Response of microbial populations regulating nutrient biogeochemical cycles to oiling of coastal saltmarshes from the Deepwater Horizon oil spill.

Microbial communities play vital roles in the biogeochemistry of nutrients in coastal saltmarshes, ultimately controlling water quality, nutrient cycling, and detoxification. We determined the structure of microbial populations inhabiting coastal saltmarsh sediments from northern Barataria Bay, Louisiana, USA to gain insight into impacts on the biogeochemical cycles affected by Macondo oil from the 2010 Deepwater Horizon well blowout two years after the accident. Quantitative PCR directed toward specific functional genes revealed that oiled marshes were greatly diminished in the population sizes of diazotrophs, denitrifiers, nitrate-reducers to ammonia, methanogens, sulfate-reducers and anaerobic aromatic degraders, and harbored elevated numbers of alkane-degraders. Illumina 16S rRNA gene sequencing indicated that oiling greatly changed the structure of the microbial communities, including significant decreases in diversity.
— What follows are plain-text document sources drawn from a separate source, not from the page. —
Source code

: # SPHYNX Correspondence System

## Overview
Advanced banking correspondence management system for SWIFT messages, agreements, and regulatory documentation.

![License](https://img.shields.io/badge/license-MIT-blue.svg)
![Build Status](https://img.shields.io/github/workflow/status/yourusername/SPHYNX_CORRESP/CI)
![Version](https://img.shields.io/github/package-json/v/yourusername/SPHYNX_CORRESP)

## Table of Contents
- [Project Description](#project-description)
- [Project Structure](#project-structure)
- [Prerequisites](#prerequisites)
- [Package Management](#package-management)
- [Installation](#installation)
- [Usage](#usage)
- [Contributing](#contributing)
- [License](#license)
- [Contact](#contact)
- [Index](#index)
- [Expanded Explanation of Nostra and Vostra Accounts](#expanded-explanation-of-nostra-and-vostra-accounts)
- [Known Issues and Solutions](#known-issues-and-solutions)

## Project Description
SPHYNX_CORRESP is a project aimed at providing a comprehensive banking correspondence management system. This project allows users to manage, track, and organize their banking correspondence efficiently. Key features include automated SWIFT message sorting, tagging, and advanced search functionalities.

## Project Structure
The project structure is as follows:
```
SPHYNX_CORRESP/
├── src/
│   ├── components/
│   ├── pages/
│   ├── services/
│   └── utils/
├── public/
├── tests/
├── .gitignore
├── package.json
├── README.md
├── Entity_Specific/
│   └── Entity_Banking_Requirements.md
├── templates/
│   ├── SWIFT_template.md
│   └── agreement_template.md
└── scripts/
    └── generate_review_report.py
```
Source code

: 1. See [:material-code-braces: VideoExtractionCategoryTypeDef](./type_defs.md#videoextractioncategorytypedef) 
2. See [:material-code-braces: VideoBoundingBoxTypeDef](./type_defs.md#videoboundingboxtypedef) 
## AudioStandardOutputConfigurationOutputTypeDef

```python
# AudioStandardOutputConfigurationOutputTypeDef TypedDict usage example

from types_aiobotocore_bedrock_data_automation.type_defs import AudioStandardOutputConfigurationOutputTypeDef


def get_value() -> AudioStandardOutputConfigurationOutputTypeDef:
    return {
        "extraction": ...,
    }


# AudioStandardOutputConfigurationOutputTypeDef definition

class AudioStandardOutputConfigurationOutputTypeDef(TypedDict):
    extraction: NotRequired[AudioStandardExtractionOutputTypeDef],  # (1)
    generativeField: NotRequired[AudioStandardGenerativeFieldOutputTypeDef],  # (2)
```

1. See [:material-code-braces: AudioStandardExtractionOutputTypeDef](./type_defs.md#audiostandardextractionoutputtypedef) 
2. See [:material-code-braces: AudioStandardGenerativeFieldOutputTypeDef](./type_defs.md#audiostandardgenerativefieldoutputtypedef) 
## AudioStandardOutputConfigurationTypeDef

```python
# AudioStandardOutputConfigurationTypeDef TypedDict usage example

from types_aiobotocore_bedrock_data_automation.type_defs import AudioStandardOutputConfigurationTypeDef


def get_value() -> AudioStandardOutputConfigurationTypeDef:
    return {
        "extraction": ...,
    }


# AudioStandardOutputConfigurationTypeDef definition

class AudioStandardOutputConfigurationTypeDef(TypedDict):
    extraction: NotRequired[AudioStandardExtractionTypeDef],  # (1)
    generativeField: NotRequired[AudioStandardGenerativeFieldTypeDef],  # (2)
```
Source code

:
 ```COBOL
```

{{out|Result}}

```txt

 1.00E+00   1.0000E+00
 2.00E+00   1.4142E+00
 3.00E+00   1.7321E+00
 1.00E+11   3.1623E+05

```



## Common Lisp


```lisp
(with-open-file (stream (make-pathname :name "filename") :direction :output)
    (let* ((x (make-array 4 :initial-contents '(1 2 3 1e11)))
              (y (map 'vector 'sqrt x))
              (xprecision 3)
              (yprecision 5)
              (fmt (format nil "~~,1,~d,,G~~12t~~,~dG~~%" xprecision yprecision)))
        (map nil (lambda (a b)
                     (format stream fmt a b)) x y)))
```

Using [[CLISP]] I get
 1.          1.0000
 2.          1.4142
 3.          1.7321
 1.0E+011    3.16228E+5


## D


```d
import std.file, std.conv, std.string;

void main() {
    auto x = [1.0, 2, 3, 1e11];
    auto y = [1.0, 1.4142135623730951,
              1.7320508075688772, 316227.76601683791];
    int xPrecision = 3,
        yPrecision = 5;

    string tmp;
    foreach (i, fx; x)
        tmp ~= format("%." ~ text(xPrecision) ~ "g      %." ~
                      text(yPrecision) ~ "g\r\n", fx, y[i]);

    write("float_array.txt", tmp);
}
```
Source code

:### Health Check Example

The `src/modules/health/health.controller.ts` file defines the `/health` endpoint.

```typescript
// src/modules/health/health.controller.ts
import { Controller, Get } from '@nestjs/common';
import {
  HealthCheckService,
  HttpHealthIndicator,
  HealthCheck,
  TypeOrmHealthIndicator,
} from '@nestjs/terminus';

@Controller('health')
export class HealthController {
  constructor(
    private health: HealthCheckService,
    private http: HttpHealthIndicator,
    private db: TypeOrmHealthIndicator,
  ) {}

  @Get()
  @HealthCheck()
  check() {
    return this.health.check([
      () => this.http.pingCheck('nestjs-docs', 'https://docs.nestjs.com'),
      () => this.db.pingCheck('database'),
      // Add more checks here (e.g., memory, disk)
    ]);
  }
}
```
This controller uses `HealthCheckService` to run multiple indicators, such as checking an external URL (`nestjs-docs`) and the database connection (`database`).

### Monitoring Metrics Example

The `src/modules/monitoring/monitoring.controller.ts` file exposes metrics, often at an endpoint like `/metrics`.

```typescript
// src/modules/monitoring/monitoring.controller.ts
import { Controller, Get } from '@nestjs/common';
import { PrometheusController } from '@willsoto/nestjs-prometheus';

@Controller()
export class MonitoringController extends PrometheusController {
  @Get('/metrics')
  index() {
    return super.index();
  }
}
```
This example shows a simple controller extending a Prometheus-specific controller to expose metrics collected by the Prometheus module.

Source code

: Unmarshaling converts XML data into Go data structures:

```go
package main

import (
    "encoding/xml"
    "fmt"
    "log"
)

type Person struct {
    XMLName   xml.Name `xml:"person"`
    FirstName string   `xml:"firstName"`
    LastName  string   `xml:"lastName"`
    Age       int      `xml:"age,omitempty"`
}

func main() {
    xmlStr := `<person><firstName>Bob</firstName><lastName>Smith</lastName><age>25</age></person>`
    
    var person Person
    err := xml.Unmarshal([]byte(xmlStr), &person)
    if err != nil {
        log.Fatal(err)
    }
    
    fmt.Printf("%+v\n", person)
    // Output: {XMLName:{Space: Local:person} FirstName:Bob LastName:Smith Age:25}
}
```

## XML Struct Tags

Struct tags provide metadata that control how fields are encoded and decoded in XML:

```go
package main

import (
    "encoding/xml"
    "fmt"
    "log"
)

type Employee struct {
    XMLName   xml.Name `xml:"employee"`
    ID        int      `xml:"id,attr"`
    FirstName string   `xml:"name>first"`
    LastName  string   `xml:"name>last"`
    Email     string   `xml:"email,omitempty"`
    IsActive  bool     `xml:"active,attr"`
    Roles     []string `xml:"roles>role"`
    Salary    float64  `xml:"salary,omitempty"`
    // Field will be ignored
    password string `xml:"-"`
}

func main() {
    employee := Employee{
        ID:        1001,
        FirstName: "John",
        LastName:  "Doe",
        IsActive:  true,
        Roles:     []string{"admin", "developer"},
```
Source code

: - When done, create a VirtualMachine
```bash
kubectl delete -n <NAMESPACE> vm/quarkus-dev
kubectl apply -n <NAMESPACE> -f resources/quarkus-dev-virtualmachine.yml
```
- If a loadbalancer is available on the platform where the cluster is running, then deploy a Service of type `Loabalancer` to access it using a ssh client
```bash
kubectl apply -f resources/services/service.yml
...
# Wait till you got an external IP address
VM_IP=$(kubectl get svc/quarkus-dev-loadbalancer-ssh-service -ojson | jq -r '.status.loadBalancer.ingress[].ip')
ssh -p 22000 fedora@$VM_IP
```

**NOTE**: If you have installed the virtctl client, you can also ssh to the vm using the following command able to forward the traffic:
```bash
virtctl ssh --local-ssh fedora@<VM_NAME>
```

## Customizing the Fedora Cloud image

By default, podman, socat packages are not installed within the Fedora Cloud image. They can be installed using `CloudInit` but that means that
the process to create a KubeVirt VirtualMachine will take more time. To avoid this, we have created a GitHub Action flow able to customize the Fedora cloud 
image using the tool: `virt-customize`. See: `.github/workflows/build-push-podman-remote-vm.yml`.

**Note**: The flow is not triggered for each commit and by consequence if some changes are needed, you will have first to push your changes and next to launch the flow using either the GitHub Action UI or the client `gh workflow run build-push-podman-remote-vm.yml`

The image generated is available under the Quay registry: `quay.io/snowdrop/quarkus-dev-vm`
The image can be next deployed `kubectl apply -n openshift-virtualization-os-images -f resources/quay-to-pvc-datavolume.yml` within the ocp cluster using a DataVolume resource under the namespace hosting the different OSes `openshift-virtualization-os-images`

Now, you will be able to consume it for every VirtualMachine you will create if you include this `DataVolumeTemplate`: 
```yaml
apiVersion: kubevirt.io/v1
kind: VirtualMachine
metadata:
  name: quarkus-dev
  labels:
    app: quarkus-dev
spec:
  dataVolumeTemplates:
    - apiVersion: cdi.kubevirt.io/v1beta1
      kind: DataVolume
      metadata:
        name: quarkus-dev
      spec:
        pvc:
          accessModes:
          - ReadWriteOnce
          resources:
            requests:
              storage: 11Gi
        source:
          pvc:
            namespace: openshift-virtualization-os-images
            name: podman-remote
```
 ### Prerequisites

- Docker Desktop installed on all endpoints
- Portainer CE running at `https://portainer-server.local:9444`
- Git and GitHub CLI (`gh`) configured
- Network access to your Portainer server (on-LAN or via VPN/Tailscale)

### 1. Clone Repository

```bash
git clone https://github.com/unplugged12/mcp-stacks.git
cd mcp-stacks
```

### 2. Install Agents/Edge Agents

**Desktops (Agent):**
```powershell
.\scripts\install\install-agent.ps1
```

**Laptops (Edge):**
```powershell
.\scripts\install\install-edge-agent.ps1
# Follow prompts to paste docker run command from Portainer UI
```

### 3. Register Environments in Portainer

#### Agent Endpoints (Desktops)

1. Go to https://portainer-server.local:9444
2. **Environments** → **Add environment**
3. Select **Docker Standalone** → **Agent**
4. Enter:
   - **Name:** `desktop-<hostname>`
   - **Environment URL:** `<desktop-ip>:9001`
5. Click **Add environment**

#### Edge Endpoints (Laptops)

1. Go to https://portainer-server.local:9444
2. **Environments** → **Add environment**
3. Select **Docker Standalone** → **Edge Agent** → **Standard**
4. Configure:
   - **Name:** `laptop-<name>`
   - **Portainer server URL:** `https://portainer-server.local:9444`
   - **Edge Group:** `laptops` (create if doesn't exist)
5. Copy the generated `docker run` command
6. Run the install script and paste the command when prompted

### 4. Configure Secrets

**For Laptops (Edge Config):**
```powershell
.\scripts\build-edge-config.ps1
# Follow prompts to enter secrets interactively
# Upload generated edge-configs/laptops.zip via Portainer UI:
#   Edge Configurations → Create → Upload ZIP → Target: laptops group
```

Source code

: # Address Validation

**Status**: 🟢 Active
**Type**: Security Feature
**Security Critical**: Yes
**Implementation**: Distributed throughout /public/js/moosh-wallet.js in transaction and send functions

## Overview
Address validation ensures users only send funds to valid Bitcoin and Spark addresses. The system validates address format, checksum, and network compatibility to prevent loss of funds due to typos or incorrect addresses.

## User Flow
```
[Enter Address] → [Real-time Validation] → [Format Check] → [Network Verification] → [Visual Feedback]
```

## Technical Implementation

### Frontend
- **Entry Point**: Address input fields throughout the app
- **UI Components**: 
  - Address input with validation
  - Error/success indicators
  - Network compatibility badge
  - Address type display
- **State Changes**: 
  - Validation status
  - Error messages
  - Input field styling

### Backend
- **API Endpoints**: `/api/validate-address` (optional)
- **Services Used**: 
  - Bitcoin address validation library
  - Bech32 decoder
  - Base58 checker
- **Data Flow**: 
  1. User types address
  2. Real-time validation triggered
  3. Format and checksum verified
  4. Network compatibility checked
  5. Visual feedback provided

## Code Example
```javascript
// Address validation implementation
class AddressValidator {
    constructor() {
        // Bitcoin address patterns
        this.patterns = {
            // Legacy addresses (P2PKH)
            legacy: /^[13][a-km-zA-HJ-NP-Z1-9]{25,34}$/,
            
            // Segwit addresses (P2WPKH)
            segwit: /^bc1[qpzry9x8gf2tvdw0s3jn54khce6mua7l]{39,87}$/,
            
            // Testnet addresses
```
Oil-driven changes were also demonstrated in the structure of two functional populations, denitrifying and sulfate reducing prokaryotes, using nirS and dsrB as biomarkers, respectively. Collectively, the results from 16S rRNA and functional genes indicated that oiling not only markedly altered the microbial community structures, but also the sizes and structures of populations involved in (or regulating) a number of important nutrient biogeochemical cycles in the saltmarshes. Alterations such as these are associated with potential deterioration of ecological services, and further studies are necessary to assess the trajectory of recovery of microbial-mediated ecosystem functions over time in oiled saltmarsh sediment.